● **WHAT THE TASK REQUIRES**:
Lines from the line with "right back paw: (1447, 797)" to the line with "root of tail: (202, 528)" in the entries below, and only those, must be output exactly, with both ends included.
*** MATERIAL PROVIDED ***
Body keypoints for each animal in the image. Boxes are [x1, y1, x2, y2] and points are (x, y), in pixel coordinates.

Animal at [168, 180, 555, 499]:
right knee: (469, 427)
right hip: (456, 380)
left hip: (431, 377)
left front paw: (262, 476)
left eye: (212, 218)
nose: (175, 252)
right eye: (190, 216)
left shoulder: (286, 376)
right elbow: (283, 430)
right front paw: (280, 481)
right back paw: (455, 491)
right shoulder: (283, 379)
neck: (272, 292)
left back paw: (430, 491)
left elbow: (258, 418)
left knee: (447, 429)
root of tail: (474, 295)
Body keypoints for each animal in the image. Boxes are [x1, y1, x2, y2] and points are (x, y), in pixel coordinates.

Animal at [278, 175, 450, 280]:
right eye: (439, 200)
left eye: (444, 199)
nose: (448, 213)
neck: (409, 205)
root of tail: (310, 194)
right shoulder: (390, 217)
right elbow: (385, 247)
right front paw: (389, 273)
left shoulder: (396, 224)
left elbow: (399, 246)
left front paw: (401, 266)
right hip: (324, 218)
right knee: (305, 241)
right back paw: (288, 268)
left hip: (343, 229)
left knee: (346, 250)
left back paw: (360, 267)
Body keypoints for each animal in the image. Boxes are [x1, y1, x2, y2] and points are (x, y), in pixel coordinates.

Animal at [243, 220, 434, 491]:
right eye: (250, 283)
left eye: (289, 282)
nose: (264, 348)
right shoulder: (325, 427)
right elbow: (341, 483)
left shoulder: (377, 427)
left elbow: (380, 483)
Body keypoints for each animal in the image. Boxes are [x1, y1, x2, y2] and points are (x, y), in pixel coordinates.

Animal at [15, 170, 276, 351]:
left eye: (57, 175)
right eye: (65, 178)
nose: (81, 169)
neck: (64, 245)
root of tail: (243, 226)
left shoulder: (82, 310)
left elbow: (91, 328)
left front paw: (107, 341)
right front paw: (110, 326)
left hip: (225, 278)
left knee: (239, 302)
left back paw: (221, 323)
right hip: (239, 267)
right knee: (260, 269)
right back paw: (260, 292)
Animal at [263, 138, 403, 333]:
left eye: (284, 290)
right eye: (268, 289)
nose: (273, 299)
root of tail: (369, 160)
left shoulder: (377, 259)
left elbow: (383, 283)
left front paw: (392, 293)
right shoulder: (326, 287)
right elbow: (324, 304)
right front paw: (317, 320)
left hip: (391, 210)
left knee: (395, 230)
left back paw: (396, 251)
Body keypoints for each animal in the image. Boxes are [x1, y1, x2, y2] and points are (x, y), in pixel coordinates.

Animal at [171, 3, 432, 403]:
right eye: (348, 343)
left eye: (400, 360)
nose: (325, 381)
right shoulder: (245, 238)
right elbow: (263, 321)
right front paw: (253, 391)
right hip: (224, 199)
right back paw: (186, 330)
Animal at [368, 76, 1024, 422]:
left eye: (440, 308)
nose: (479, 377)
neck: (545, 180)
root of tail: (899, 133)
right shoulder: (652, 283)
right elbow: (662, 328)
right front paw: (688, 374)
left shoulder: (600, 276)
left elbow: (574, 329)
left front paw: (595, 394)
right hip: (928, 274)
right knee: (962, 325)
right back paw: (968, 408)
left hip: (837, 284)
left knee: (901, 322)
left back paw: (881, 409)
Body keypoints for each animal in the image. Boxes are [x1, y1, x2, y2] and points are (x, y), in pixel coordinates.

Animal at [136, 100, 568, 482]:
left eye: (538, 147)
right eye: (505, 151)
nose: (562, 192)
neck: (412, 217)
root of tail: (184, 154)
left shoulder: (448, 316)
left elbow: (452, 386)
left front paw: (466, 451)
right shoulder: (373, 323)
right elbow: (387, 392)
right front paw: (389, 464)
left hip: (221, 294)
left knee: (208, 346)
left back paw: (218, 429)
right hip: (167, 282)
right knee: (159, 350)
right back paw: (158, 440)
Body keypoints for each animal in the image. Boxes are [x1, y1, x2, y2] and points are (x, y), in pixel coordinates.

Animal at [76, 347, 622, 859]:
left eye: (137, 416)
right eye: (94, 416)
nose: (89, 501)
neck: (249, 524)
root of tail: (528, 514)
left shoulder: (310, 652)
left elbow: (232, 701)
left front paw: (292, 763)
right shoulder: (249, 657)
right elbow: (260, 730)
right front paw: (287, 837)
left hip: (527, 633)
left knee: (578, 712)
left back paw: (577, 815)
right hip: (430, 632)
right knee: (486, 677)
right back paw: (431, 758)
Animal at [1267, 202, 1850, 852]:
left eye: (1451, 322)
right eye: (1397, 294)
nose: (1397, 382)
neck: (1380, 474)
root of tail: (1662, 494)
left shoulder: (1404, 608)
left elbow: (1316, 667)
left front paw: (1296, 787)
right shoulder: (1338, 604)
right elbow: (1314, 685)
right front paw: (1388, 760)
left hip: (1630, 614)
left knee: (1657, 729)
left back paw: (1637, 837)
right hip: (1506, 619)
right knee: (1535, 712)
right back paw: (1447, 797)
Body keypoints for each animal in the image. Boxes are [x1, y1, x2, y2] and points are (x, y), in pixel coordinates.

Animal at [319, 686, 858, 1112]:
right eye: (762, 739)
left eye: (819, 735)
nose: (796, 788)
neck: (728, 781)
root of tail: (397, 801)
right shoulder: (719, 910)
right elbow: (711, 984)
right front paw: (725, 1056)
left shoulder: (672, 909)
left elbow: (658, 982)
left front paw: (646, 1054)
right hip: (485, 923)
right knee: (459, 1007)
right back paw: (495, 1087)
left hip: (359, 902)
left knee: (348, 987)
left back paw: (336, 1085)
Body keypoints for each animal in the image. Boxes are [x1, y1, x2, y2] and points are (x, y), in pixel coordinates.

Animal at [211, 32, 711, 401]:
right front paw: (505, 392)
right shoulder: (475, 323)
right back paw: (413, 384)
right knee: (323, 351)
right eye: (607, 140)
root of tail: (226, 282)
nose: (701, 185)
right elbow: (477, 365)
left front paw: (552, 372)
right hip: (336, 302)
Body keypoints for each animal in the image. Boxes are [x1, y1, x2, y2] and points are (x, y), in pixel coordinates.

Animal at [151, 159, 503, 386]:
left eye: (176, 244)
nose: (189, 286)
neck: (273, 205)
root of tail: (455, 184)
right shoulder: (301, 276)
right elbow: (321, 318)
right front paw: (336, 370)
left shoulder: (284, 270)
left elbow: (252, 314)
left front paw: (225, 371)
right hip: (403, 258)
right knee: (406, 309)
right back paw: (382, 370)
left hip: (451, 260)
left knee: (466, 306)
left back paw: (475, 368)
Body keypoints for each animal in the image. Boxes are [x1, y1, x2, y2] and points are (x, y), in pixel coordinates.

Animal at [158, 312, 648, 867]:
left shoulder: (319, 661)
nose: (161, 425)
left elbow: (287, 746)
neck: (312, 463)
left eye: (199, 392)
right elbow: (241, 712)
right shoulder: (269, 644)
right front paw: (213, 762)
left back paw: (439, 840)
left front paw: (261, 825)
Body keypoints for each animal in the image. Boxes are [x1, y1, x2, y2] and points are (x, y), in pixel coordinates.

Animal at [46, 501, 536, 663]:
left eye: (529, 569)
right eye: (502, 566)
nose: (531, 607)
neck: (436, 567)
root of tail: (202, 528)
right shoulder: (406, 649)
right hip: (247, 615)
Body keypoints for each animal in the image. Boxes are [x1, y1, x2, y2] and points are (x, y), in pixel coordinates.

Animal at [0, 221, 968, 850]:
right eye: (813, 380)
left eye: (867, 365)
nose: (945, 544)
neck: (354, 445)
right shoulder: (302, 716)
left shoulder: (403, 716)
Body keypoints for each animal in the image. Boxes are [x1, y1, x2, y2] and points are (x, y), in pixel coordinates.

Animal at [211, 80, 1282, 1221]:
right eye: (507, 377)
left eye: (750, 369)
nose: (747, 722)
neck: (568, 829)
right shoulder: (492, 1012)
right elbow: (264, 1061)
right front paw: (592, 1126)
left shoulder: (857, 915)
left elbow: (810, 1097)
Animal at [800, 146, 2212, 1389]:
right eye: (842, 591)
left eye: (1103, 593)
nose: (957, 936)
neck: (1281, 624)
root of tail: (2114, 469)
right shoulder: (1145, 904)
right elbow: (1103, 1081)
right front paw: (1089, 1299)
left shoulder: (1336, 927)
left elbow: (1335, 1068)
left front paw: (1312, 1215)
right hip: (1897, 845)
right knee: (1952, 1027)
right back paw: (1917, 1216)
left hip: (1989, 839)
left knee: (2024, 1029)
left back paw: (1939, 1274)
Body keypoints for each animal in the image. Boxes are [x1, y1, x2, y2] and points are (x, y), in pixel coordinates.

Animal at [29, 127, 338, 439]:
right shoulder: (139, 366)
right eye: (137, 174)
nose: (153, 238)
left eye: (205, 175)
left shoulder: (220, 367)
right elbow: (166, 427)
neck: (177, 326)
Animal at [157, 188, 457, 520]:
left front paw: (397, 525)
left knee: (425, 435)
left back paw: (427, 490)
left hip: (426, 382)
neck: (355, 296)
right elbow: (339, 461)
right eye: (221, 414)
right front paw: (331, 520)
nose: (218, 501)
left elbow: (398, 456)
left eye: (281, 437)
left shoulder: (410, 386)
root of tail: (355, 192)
*** End of MATERIAL PROVIDED ***
● **SOLVED EXERCISE**:
right back paw: (1447, 797)
Body keypoints for each animal in the image. Boxes are [x1, y1, x2, y2] and points are (x, y), in pixel coordinates.

Animal at [319, 686, 858, 1112]:
right eye: (762, 739)
left eye: (819, 735)
nose: (796, 788)
neck: (728, 781)
root of tail: (397, 801)
right shoulder: (719, 910)
right elbow: (711, 984)
right front paw: (725, 1056)
left shoulder: (672, 909)
left elbow: (658, 982)
left front paw: (646, 1054)
right hip: (485, 923)
right knee: (459, 1007)
right back paw: (495, 1087)
left hip: (359, 902)
left knee: (348, 987)
left back paw: (336, 1085)
Body keypoints for each animal in the image. Boxes are [x1, y1, x2, y2] and points are (x, y), in pixel coordinates.

Animal at [211, 32, 711, 401]:
right front paw: (505, 392)
right shoulder: (475, 323)
right back paw: (413, 384)
right knee: (323, 351)
right eye: (607, 140)
root of tail: (226, 282)
nose: (701, 185)
right elbow: (477, 365)
left front paw: (552, 372)
right hip: (336, 302)
Body keypoints for each animal in the image. Boxes are [x1, y1, x2, y2] and points are (x, y), in pixel coordinates.

Animal at [151, 159, 503, 386]:
left eye: (176, 244)
nose: (189, 286)
neck: (273, 205)
root of tail: (455, 184)
right shoulder: (301, 276)
right elbow: (321, 318)
right front paw: (336, 370)
left shoulder: (284, 270)
left elbow: (252, 314)
left front paw: (225, 371)
right hip: (403, 258)
right knee: (406, 309)
right back paw: (382, 370)
left hip: (451, 260)
left knee: (466, 306)
left back paw: (475, 368)
Body keypoints for each animal in the image. Boxes are [x1, y1, x2, y2] and points are (x, y), in pixel coordinates.

Animal at [158, 312, 648, 867]:
left shoulder: (319, 661)
nose: (161, 425)
left elbow: (287, 746)
neck: (312, 463)
left eye: (199, 392)
right elbow: (241, 712)
right shoulder: (269, 644)
right front paw: (213, 762)
left back paw: (439, 840)
left front paw: (261, 825)
Body keypoints for each animal in the image. Boxes are [x1, y1, x2, y2] and points are (x, y), in pixel coordinates.

Animal at [46, 501, 536, 663]:
left eye: (529, 569)
right eye: (502, 566)
nose: (531, 607)
neck: (436, 567)
root of tail: (202, 528)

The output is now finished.